CONSIGNE 1:
D'après le texte sur l'explosion de l'usine AZF, à quelle heure l'usine a-t-elle explosé ?
CONSIGNE 2:
Poursuivez le texte sur l'explosion de l'usine AZF à partir de la dernière phrase donnée.

TEXTE À LIRE:

● ● ● ● ● ● ●

Des lendemains de l'explosion aux commémorations en passant par les procès et les manifestations pour la fermeture ou le maintien du site, le photographe Frédéric Scheiber a immortalisé chaque étape de la catastrophe d'AZF. Pour Mediacités, il retrace cet évènement dramatique en 20 photographies à l'occasion de la publication de son livre « AZF, après le 21 septembre 2001 ».
Vingt années ont passé à Toulouse depuis l’explosion de l’usine AZF. Une génération de Toulousains est partie, emportant avec elle ses témoins et sa mémoire. Une nouvelle génération est née, sans souvenir de cette journée noire. Comme elle, les néo‐Toulousains n’ont pas vécu ce drame – invisible pour peu que l’on ne s’y intéresse pas, et pourtant encore si palpable dans les esprits et les chairs de celles et ceux qui l’ont subi. Vingt années ont passé, mais les plaies ne sont pas cicatrisées. Si le marathon judiciaire a pris fin en 2019, les victimes – sinistrés et salariés – ne sont pas encore réconciliées. En témoignent les multiples lieux de mémoire disséminés entre le site de l’usine, le rond‐point du 21 septembre et la stèle de la route de Seysses. En témoigne aussi le cratère de l’explosion, laissé en jachère derrière une enceinte grillagée et une épaisse végétation.
Que s’est‐il passé depuis le 21 septembre 2001 ? De l’accident industriel au travail mémoriel actuel, Mediacités retrace ces vingt années en vingt photographies issues du travail au long cours que Frédéric Scheiber publie pour l’occasion dans son livre « AZF, après le 21 septembre 2001 ». Un travail que nous laissons en accès libre, pour contribuer à notre mesure à la mémoire collective de ce traumatisme.
Les faits
Vendredi 21 septembre 2001. Le temps est maussade, mais depuis 10h17, la météo est le cadet des soucis des Toulousains. L’usine chimique AZF – qui doit son nom à sa production d” AZote Fertilisants – vient d’exploser, provoquant un séisme d’une magnitude de 3,4 sur l’échelle de Richter. Un nuage d’ammoniac se forme, mais les fumeroles jaunes sont rapidement évacuées par le vent d’autan.

● ● ● ● ● ● ●

EXTRAITS DES LIGNES:
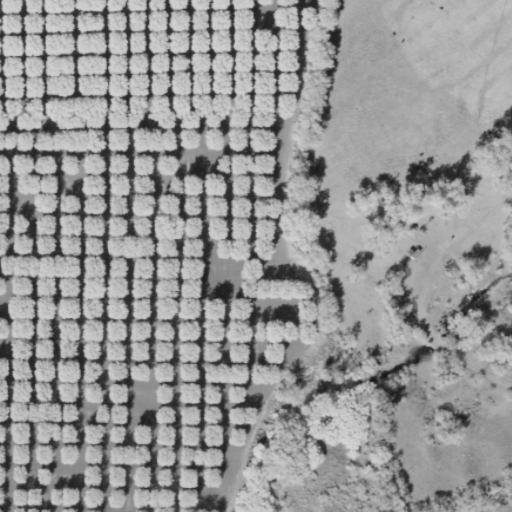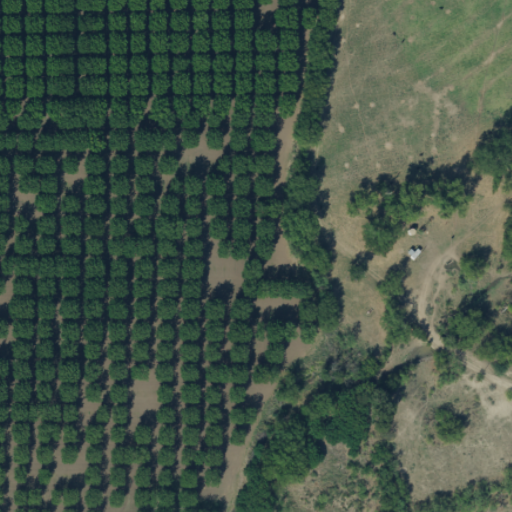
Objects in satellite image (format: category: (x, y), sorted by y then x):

● ● ● ● ● ● ●

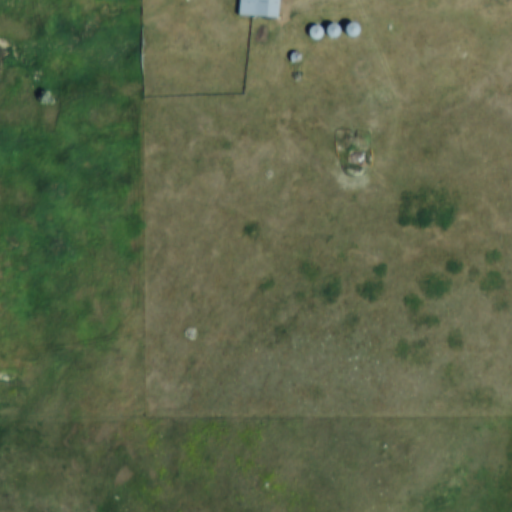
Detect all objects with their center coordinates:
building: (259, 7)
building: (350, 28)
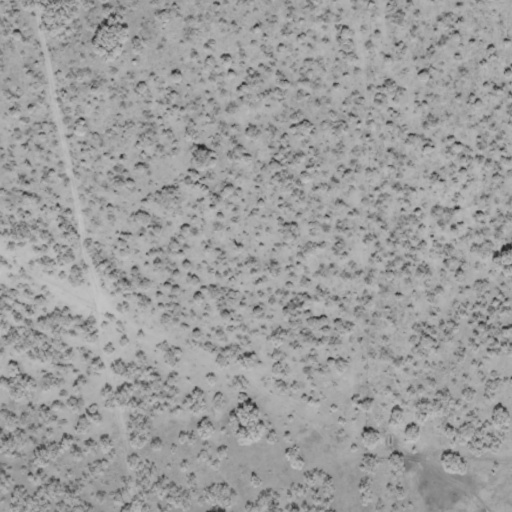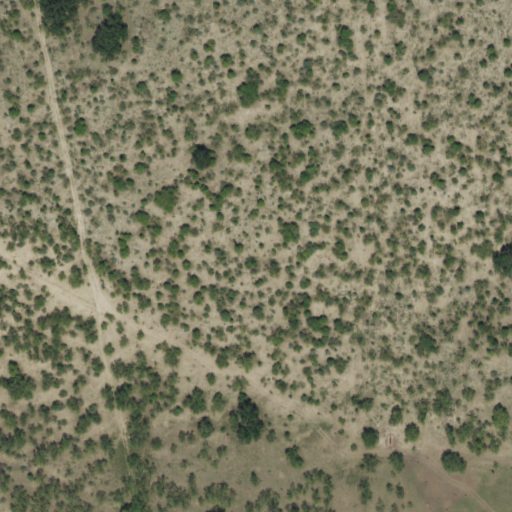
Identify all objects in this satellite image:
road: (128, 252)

● ● ● ● ● ● ●

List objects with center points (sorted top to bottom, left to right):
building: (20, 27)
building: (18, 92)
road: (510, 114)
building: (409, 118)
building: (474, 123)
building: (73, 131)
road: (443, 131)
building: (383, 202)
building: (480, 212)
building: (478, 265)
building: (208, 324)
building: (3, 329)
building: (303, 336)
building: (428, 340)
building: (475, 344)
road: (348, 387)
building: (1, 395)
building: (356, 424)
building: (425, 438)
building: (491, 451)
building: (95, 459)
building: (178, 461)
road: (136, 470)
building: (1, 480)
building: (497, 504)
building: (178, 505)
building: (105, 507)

● ● ● ● ● ● ●

RÉPONSE ATTENDUE 1:
À 10h17.

RÉPONSE ATTENDUE 2:
31 personnes viennent de mourir, dont 21 sur un site industriel devenu champs de ruine. Près de 2 500 blessés sont pris en charge par les secours le jour J. Ils sont plus de 20 000 à avoir consulté des services de soin les jours suivants. « Les mesures de sécurité civile et les périmètres de protection officiels ont montré leur insuffisance », analysent plusieurs universitaires dans un article publié par la revue Mappemonde en 2002.
« Tout le dispositif, d’ailleurs laxiste si l’on en juge par l’état de l’urbanisation autour du site, a été conçu dans l’hypothèse de fuites de produits chimiques, le cas d’une explosion n’étant pas envisagé, poursuivent‐ils. Or aucune sirène d’alerte n’a retenti, le réseau téléphonique dans son ensemble, saturé, a cessé de fonctionner au bout de vingt minutes (…) Les consignes contradictoires d’évacuation ou de confinement observées dans les établissements accueillant du public en disent long sur l’impréparation et la confusion des esprits. La faillite des mesures de protection civile est patente. »
Si les efforts de sécurisation des usines a permis d’éviter un effet domino plus désastreux encore, l’effet de souffle a brisé les fenêtres jusqu’à quatre kilomètres. Dans toute la ville, 30 000 logements sont détruits ou endommagés. Au total, les dégâts matériels sont estimés entre 1,5 et 2,3 milliards d’euros.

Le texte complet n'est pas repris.